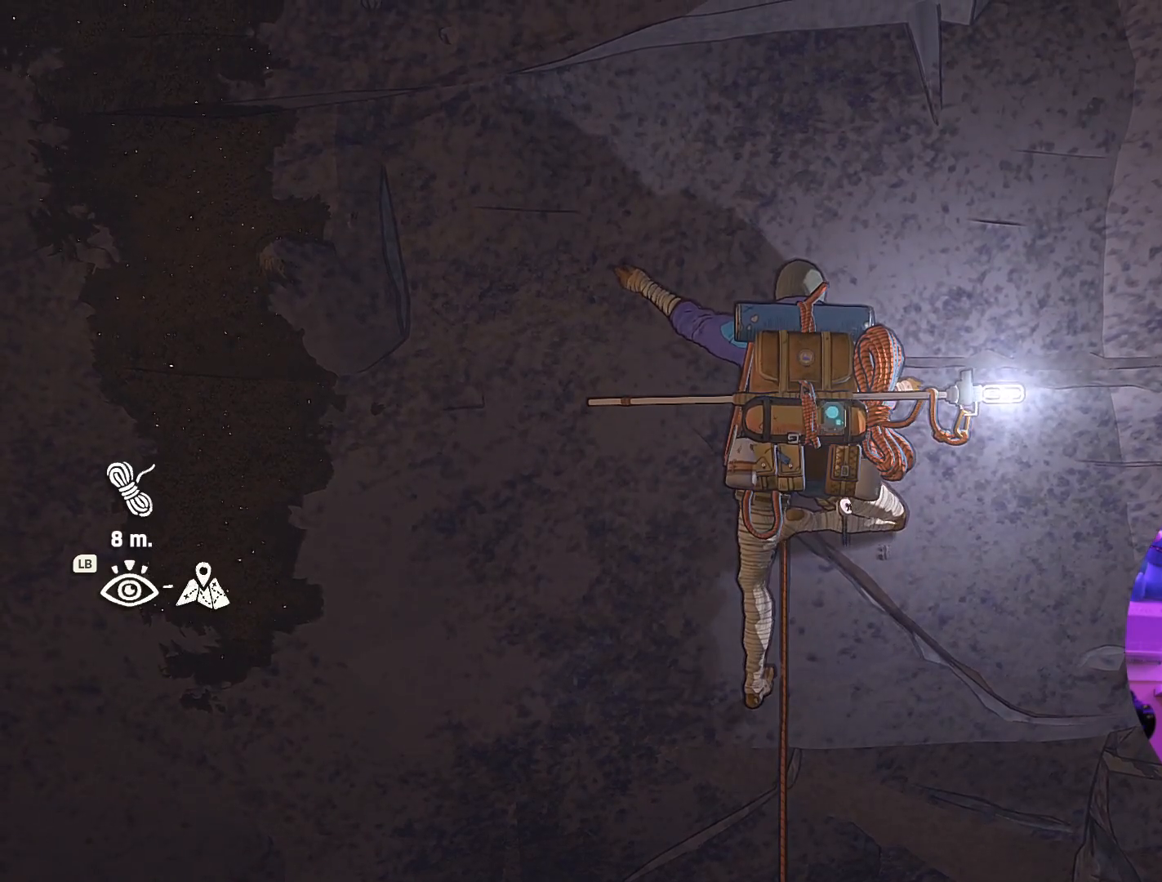
{"dt_ms": 500, "buttons": [], "left_stick": "center", "right_stick": "center", "events": [[184, "left_stick", "right"], [317, "left_stick", "center"]]}
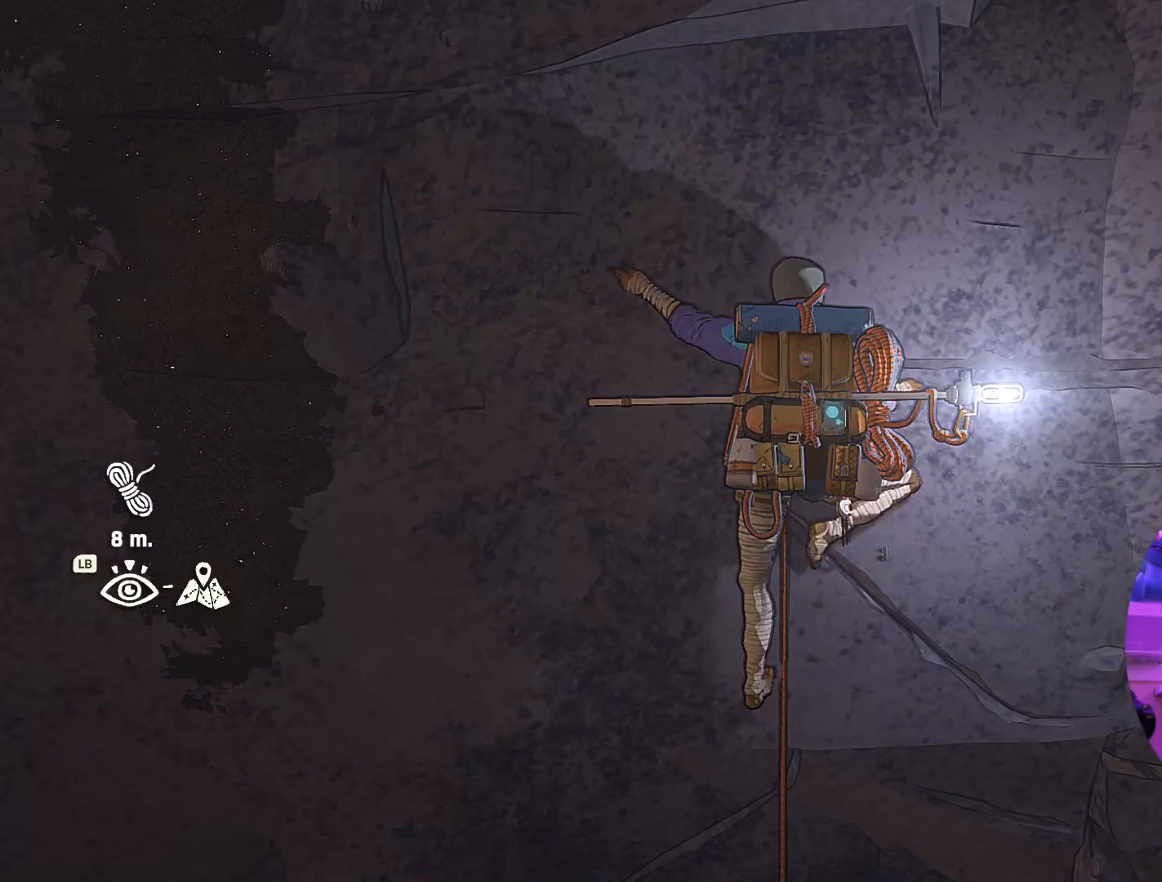
{"dt_ms": 1000, "buttons": ["R1"], "left_stick": "center", "right_stick": "down"}
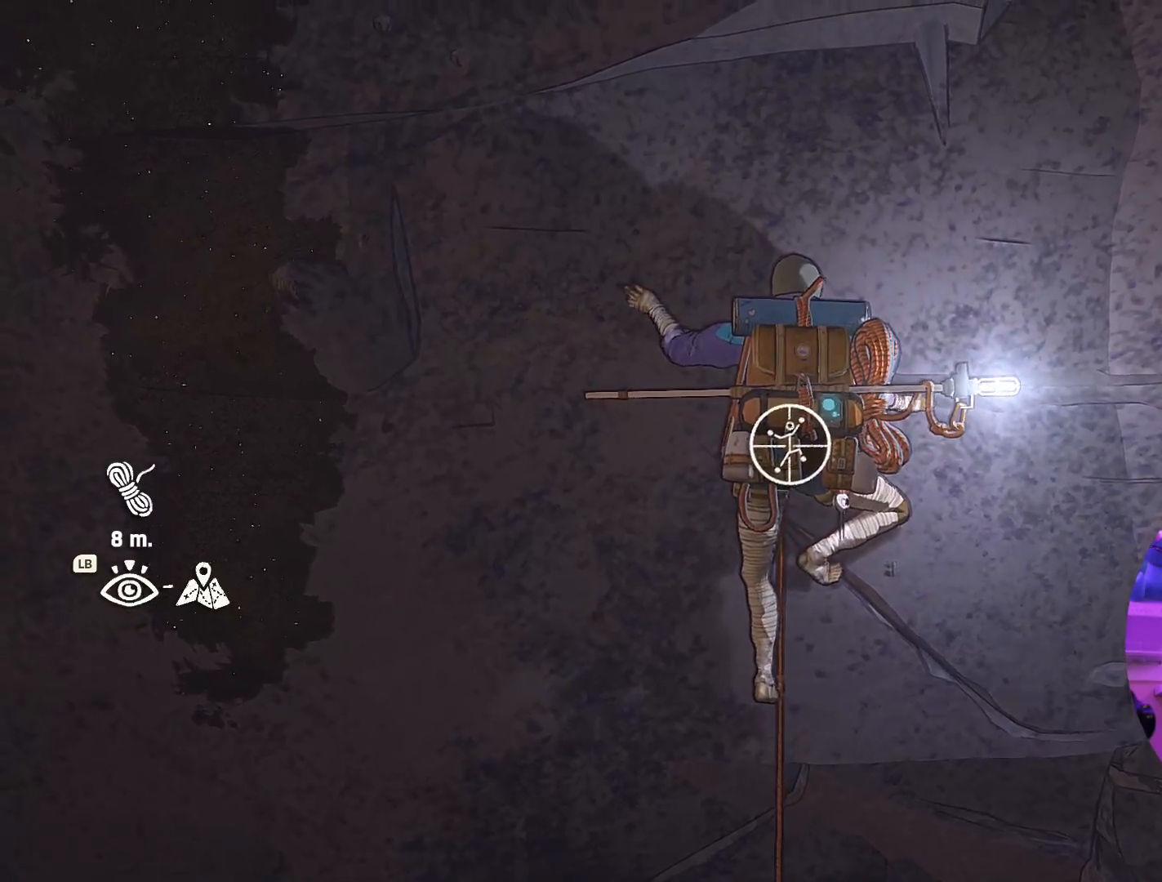
{"dt_ms": 500, "buttons": ["R1"], "left_stick": "center", "right_stick": "center", "events": [[417, "right_stick", "center"]]}
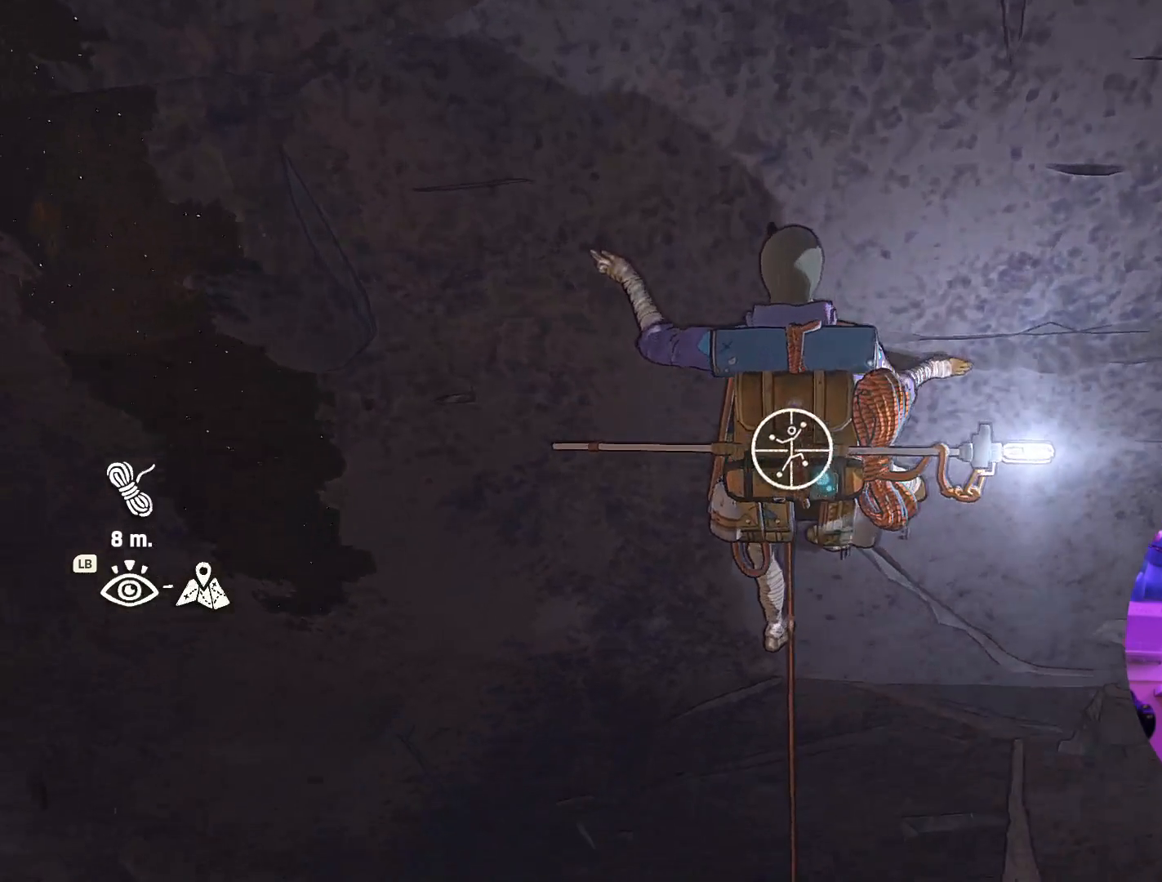
{"dt_ms": 500, "buttons": [], "left_stick": "up", "right_stick": "center", "events": [[67, "left_stick", "up-right"], [417, "left_stick", "up"], [450, "R1", "up"]]}
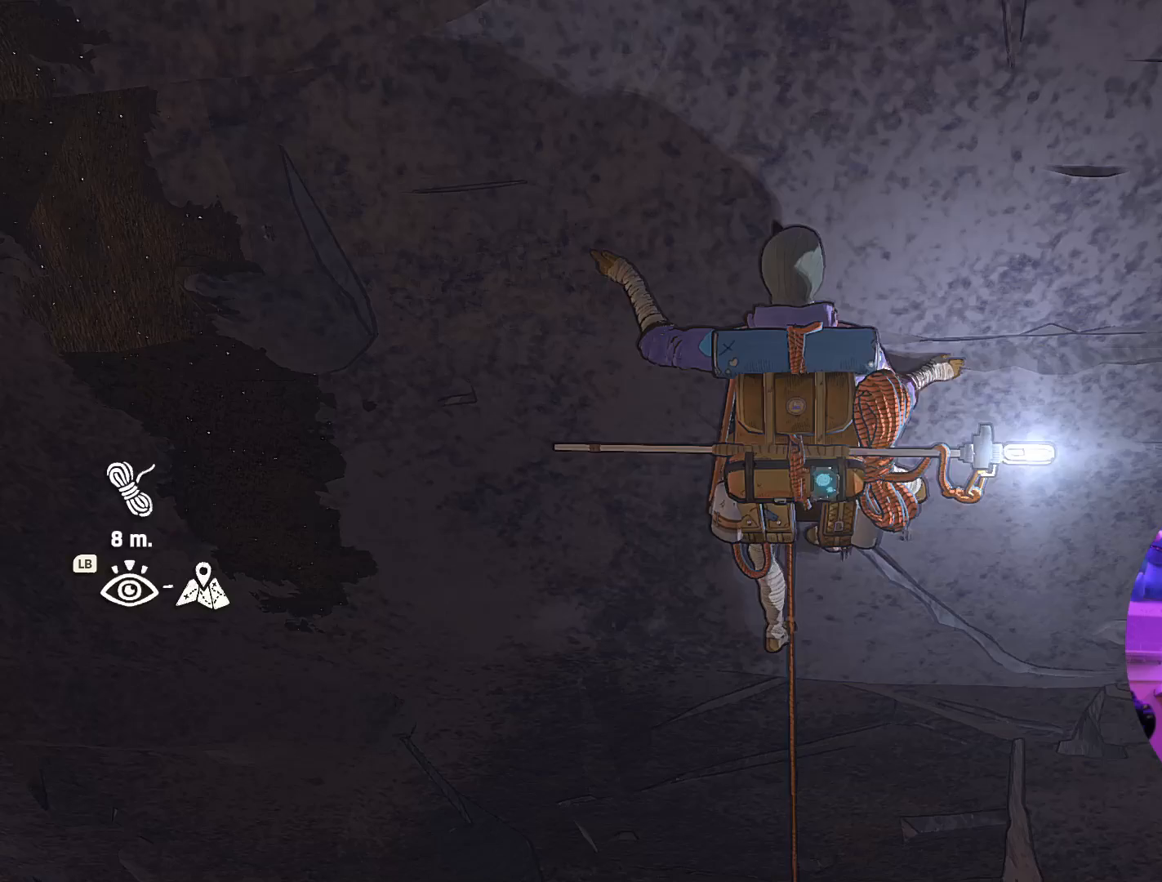
{"dt_ms": 500, "buttons": [], "left_stick": "up-left", "right_stick": "center", "events": [[250, "left_stick", "up-left"]]}
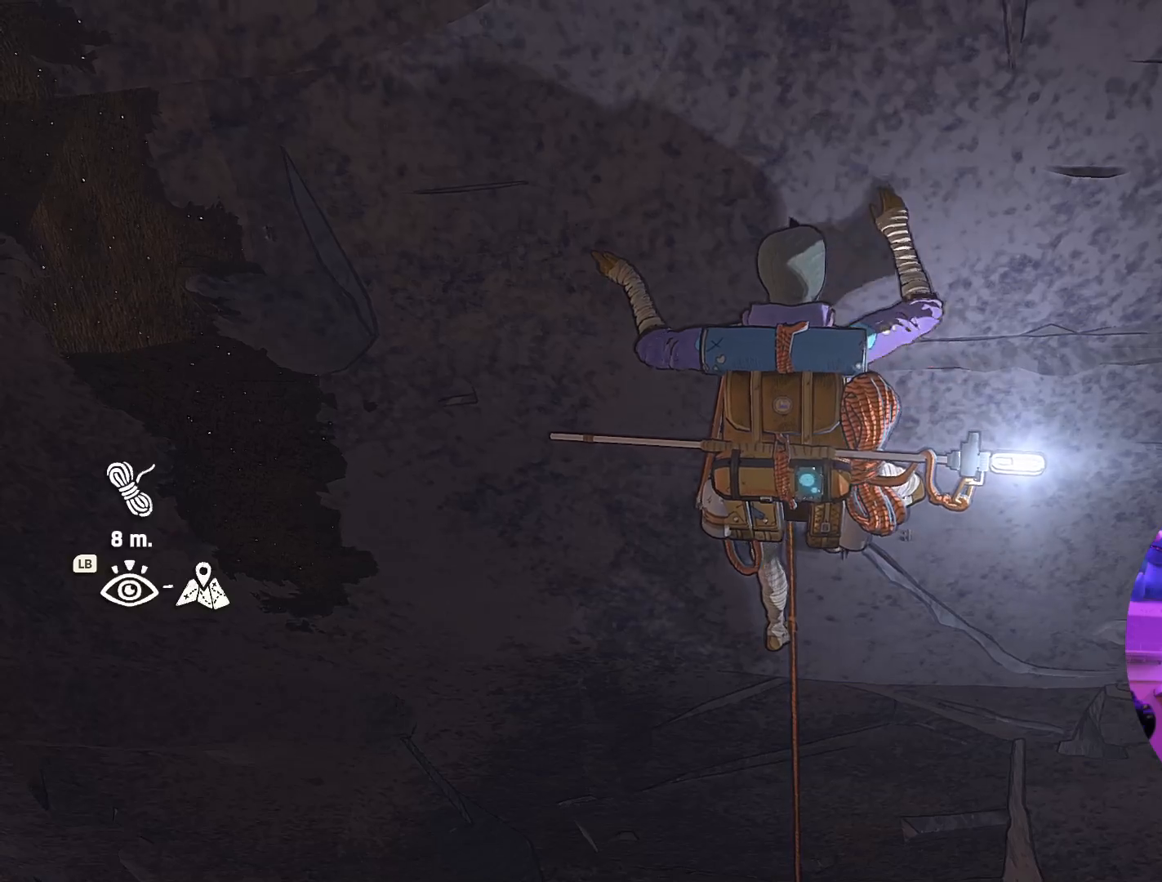
{"dt_ms": 500, "buttons": [], "left_stick": "center", "right_stick": "center", "events": [[50, "left_stick", "left"], [317, "left_stick", "center"]]}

REQUIRED WORK: Repeat the records above verbatim, dropping the pictures.

THE COMPLETED TASK:
{"dt_ms": 500, "buttons": [], "left_stick": "center", "right_stick": "center", "events": [[184, "left_stick", "right"], [317, "left_stick", "center"]]}
{"dt_ms": 1000, "buttons": ["R1"], "left_stick": "center", "right_stick": "down"}
{"dt_ms": 500, "buttons": ["R1"], "left_stick": "center", "right_stick": "center", "events": [[417, "right_stick", "center"]]}
{"dt_ms": 500, "buttons": [], "left_stick": "up", "right_stick": "center", "events": [[67, "left_stick", "up-right"], [417, "left_stick", "up"], [450, "R1", "up"]]}
{"dt_ms": 500, "buttons": [], "left_stick": "up-left", "right_stick": "center", "events": [[250, "left_stick", "up-left"]]}
{"dt_ms": 500, "buttons": [], "left_stick": "center", "right_stick": "center", "events": [[50, "left_stick", "left"], [317, "left_stick", "center"]]}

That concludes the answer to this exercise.